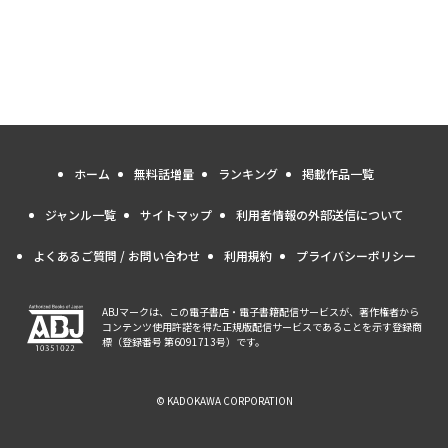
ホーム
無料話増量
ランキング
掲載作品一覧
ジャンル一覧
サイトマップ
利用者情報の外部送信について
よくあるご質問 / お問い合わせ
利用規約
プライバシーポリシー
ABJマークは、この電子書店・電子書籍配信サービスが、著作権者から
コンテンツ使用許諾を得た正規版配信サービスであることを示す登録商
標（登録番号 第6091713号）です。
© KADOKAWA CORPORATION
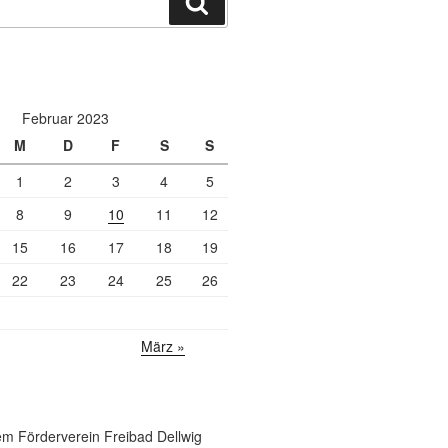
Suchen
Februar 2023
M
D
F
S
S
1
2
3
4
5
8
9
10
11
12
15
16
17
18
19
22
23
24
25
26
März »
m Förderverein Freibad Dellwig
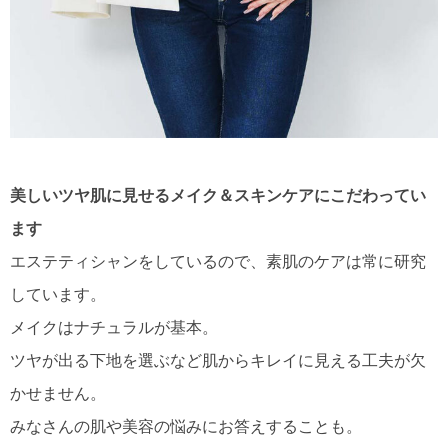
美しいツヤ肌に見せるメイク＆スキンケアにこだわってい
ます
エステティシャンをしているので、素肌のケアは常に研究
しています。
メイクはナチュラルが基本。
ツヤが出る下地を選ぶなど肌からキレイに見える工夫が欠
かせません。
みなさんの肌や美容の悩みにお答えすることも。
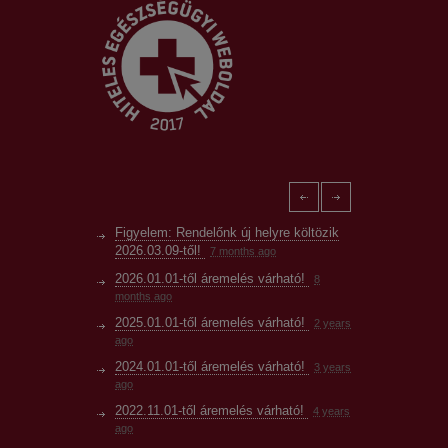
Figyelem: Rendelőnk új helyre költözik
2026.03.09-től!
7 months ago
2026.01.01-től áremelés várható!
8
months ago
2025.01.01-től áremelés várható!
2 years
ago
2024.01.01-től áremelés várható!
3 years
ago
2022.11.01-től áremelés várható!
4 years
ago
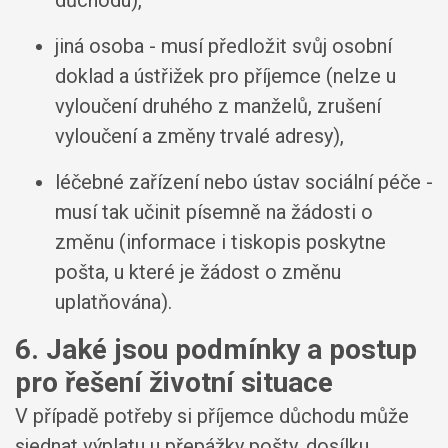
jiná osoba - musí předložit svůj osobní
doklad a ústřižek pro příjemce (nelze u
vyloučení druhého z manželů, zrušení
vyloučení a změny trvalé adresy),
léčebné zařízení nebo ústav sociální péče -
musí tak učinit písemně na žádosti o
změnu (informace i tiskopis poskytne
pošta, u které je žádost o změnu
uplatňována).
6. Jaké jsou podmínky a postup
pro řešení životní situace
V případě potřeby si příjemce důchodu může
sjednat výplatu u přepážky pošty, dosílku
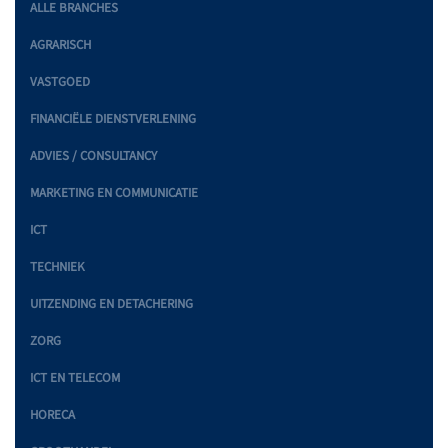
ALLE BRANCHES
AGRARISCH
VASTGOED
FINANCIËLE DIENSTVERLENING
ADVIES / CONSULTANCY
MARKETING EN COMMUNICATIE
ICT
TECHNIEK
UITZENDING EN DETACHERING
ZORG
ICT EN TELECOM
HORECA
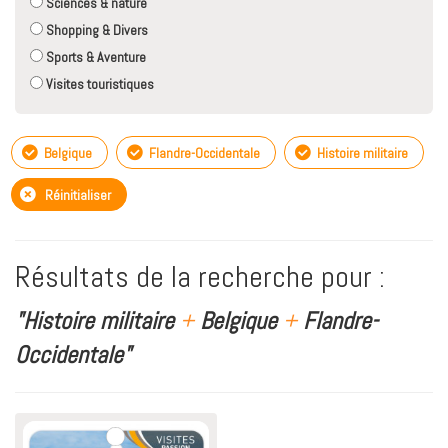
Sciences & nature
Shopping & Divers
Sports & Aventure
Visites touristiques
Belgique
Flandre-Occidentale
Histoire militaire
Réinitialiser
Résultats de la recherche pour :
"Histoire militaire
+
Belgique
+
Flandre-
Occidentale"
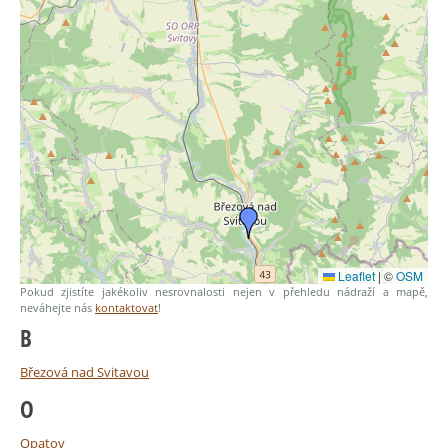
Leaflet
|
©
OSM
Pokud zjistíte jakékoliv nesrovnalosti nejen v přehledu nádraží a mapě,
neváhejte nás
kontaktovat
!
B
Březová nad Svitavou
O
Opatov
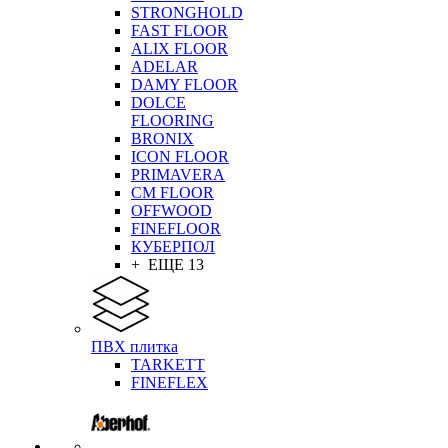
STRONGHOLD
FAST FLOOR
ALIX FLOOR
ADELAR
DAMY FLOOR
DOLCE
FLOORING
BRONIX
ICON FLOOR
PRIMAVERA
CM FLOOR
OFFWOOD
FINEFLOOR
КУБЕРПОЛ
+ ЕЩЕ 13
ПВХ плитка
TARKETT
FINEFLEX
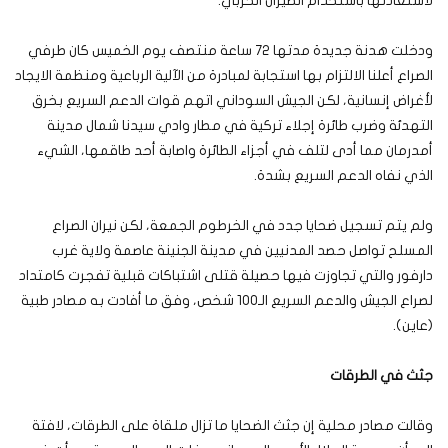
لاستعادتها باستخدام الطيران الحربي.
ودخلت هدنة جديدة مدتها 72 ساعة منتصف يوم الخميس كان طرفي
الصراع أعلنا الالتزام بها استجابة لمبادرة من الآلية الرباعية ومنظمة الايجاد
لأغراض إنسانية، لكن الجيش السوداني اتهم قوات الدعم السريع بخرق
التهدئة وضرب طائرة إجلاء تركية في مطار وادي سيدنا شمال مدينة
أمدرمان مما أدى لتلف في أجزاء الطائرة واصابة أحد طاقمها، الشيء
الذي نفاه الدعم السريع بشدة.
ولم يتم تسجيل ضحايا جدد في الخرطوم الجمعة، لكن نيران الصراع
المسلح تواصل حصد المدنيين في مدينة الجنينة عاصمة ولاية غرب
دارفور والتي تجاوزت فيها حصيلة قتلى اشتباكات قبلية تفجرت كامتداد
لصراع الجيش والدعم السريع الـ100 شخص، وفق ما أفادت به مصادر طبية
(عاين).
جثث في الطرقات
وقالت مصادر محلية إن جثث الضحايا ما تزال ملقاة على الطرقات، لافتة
==
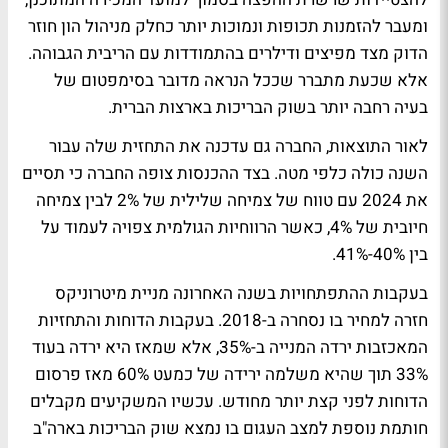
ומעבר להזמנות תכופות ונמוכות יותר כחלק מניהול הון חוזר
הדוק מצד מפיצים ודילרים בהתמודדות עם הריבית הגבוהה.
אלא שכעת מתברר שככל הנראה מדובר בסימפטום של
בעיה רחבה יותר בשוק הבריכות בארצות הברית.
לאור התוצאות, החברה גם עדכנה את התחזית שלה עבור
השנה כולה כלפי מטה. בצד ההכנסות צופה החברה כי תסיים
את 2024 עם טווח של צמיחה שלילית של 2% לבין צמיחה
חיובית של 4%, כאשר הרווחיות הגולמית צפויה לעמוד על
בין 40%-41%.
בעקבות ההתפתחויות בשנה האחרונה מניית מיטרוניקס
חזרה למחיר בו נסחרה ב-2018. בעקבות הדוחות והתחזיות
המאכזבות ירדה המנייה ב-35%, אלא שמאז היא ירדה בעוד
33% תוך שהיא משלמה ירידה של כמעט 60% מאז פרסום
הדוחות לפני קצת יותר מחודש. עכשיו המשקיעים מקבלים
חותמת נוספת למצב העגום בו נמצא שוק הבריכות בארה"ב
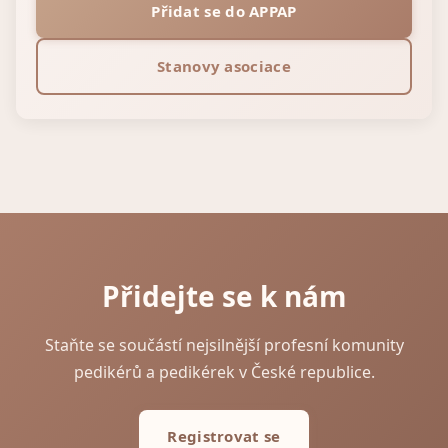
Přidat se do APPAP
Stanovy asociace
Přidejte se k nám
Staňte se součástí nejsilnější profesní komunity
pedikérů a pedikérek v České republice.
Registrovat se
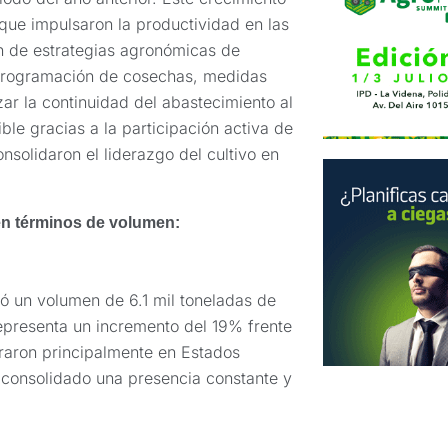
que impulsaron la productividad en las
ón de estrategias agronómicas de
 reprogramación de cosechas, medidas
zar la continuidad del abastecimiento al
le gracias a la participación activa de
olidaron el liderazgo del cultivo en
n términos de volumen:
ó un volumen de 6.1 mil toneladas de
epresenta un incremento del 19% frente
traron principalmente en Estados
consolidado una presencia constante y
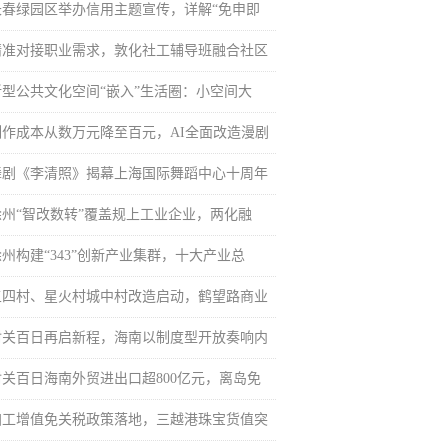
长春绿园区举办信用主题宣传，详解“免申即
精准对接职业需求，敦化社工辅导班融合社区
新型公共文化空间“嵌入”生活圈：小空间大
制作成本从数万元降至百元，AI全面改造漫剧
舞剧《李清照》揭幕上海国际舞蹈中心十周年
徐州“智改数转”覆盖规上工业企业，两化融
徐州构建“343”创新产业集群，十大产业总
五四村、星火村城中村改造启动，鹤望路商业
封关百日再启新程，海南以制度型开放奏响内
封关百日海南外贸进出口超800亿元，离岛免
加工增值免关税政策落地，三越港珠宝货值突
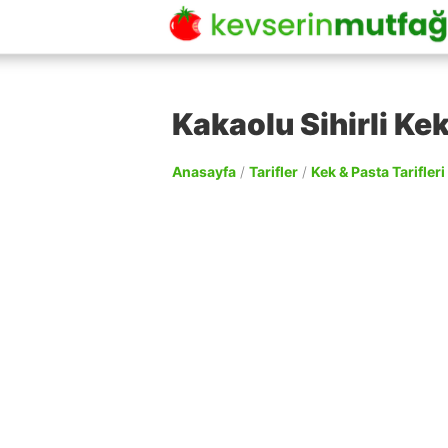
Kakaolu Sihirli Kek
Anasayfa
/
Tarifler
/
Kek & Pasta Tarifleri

What is needed:
Count the lines in the records that contain the word "Histoire", and reply with that number alone.

Solution for this problem:
2